Mulberries are a hidden gem when it comes to protein, providing about 2 grams per cup. These small, juicy berries are also rich in Vitamin C and antioxidants. Enjoy them with these ideas:

  • Fresh Mulberry Salad: Toss mulberries with cucumber and tomatoes, seasoning with chaat masala for a refreshing snack.
  • Smoothie Bowl: Blend mulberries with yogurt, add nuts and chia seeds for a nutrient-dense smoothie bowl.
  • Protein-Packed Trail Mix: Dried mulberries with almonds and pumpkin seeds make an ideal snack.

By Kelly Sikkema on Unsplash

3. Avocado:

Avocado is well-known for its healthy fats, but it also provides about 3 grams of protein per cup. The creamy texture and mild flavor make it easy to add to different dishes.

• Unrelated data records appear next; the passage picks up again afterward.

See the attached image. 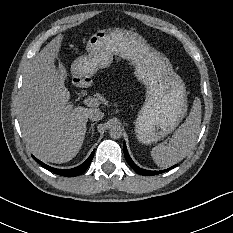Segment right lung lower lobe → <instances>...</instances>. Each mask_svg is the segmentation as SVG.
Here are the masks:
<instances>
[{"label": "right lung lower lobe", "mask_w": 233, "mask_h": 233, "mask_svg": "<svg viewBox=\"0 0 233 233\" xmlns=\"http://www.w3.org/2000/svg\"><path fill=\"white\" fill-rule=\"evenodd\" d=\"M93 151L91 153V155L89 156V158L81 165H79L78 167H75L73 169H56L53 167H50L46 164H44L43 162L39 161L38 159H36L34 156H32L39 164H41L43 167H45L46 169L50 170L51 172L58 174V175H62V176H66V177H74L77 175L82 174L83 172L86 171L87 167L89 166L90 162L93 159V155H94Z\"/></svg>", "instance_id": "obj_1"}]
</instances>
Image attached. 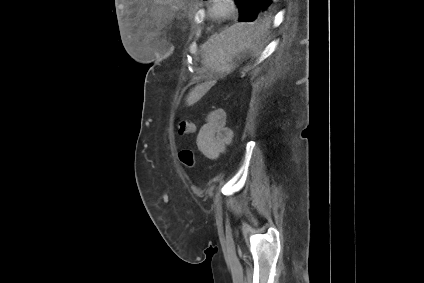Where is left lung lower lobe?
Listing matches in <instances>:
<instances>
[{"label":"left lung lower lobe","mask_w":424,"mask_h":283,"mask_svg":"<svg viewBox=\"0 0 424 283\" xmlns=\"http://www.w3.org/2000/svg\"><path fill=\"white\" fill-rule=\"evenodd\" d=\"M272 0H264L260 6V13H268L270 11V5Z\"/></svg>","instance_id":"obj_1"}]
</instances>
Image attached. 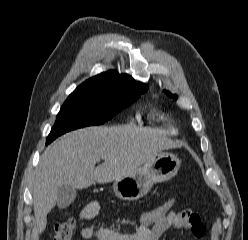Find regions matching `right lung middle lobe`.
<instances>
[{"label": "right lung middle lobe", "mask_w": 248, "mask_h": 240, "mask_svg": "<svg viewBox=\"0 0 248 240\" xmlns=\"http://www.w3.org/2000/svg\"><path fill=\"white\" fill-rule=\"evenodd\" d=\"M147 89L145 84L129 81L115 88L74 91L62 105L46 144L68 131L103 124Z\"/></svg>", "instance_id": "right-lung-middle-lobe-1"}]
</instances>
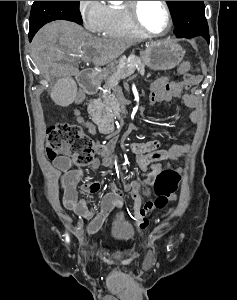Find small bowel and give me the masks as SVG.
I'll return each mask as SVG.
<instances>
[{"instance_id": "1", "label": "small bowel", "mask_w": 237, "mask_h": 300, "mask_svg": "<svg viewBox=\"0 0 237 300\" xmlns=\"http://www.w3.org/2000/svg\"><path fill=\"white\" fill-rule=\"evenodd\" d=\"M201 80V75H193L192 83L180 85L177 89L166 96L162 102H167L173 97H180L186 106L193 108L189 112V119L191 121L197 120V112L194 109V100L191 95L183 93L182 88L186 90L197 84ZM170 83L168 77H162L150 84V92ZM83 99L80 93L76 99L79 102ZM78 121L88 127L91 133H96L97 129L91 123L79 117ZM161 142L157 139L146 142H132L129 145V151L135 156V163L140 170L148 173V178L145 182H133L125 184L120 187L116 182L110 185V192L105 194L100 201V208L97 213H94L88 206L87 202L79 199L77 188L80 185L81 190L94 195L102 186L100 180L81 184L86 171H95L98 168H110L119 174L120 169L117 166L116 156L113 153V143L103 145L98 144L95 147V157L88 167L85 169H77L72 167V160L68 155H61L54 159L53 164L57 170L62 172L61 177V191L63 194V204L66 209L75 212L79 217L89 220L87 231L90 234L98 232L106 221L110 212L123 203V192H130L135 205V220L141 229L148 225L147 213L152 208L151 204L144 207L141 206V198L138 189L143 184H148L152 176L163 169H170L164 167L161 161L177 160L186 154V149L183 146H170L168 148H160ZM122 175V174H121ZM123 177V175H122Z\"/></svg>"}]
</instances>
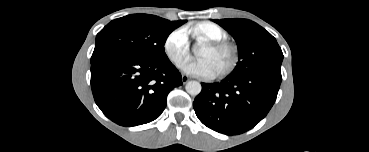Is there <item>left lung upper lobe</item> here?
Listing matches in <instances>:
<instances>
[{
    "label": "left lung upper lobe",
    "mask_w": 369,
    "mask_h": 152,
    "mask_svg": "<svg viewBox=\"0 0 369 152\" xmlns=\"http://www.w3.org/2000/svg\"><path fill=\"white\" fill-rule=\"evenodd\" d=\"M213 21L228 31L237 43L239 61L231 74L281 76L283 53L269 32L247 19Z\"/></svg>",
    "instance_id": "left-lung-upper-lobe-1"
}]
</instances>
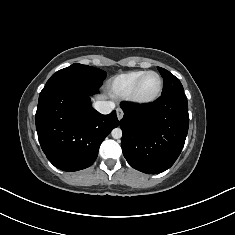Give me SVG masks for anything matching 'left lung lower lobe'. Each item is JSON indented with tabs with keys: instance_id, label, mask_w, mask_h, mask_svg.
I'll use <instances>...</instances> for the list:
<instances>
[{
	"instance_id": "obj_1",
	"label": "left lung lower lobe",
	"mask_w": 235,
	"mask_h": 235,
	"mask_svg": "<svg viewBox=\"0 0 235 235\" xmlns=\"http://www.w3.org/2000/svg\"><path fill=\"white\" fill-rule=\"evenodd\" d=\"M122 151L133 168L157 174L170 168L180 155L189 127L184 92L162 95L155 102H122Z\"/></svg>"
}]
</instances>
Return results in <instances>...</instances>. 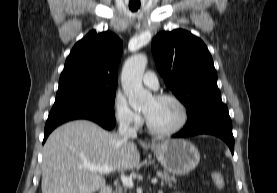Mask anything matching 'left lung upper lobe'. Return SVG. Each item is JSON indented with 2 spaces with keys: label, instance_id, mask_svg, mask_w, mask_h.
Returning <instances> with one entry per match:
<instances>
[{
  "label": "left lung upper lobe",
  "instance_id": "obj_1",
  "mask_svg": "<svg viewBox=\"0 0 277 193\" xmlns=\"http://www.w3.org/2000/svg\"><path fill=\"white\" fill-rule=\"evenodd\" d=\"M151 49L166 85L187 107V120L223 104L212 57L198 37L182 29L164 31L154 38Z\"/></svg>",
  "mask_w": 277,
  "mask_h": 193
}]
</instances>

  • Protein-Rich Salad: Combine diced avocado with chickpeas, tomatoes, and lime juice for a light, protein-packed lunch.
  • Avocado Lassi: Blend avocado with yogurt, mint, and spices for a unique twist on traditional lassi.

By Giorgio Trovato on Unsplash

4. Banana:

Bananas aren’t as high in protein as the other fruits here, but they still contain around 1.3 grams per cup. They’re versatile and pair well with other high-protein foods.

  • Banana-Peanut Smoothie: Blend banana with peanut butter and yogurt for a post-workout protein fix.
  • Layered Chia Pudding: Add sliced bananas to chia pudding and top with nuts for a tasty breakfast.

By Towfiqu barbhuiya on Unsplash

5. Jackfruit:

Jackfruit is a tropical favorite that offers about 2.4 grams of protein per cup. Known for its meaty texture, jackfruit is often used as a vegetarian substitute in various dishes.

  • Jackfruit Curry: Cook raw jackfruit with spices for a protein-rich curry.
  • Quick Stir-Fry: Stir-fry jackfruit with vegetables and sesame seeds for a nutritious dish.
  • Jackfruit Kebabs: Mash jackfruit with chickpeas, shape into kebabs, and cook for a protein-packed snack.

Final Thoughts:

Adding these protein-rich fruits to your diet is a natural, delicious way to meet your nutritional needs. Try these recipes to enjoy their health benefits and savor their flavors, supporting a balanced, protein-filled diet.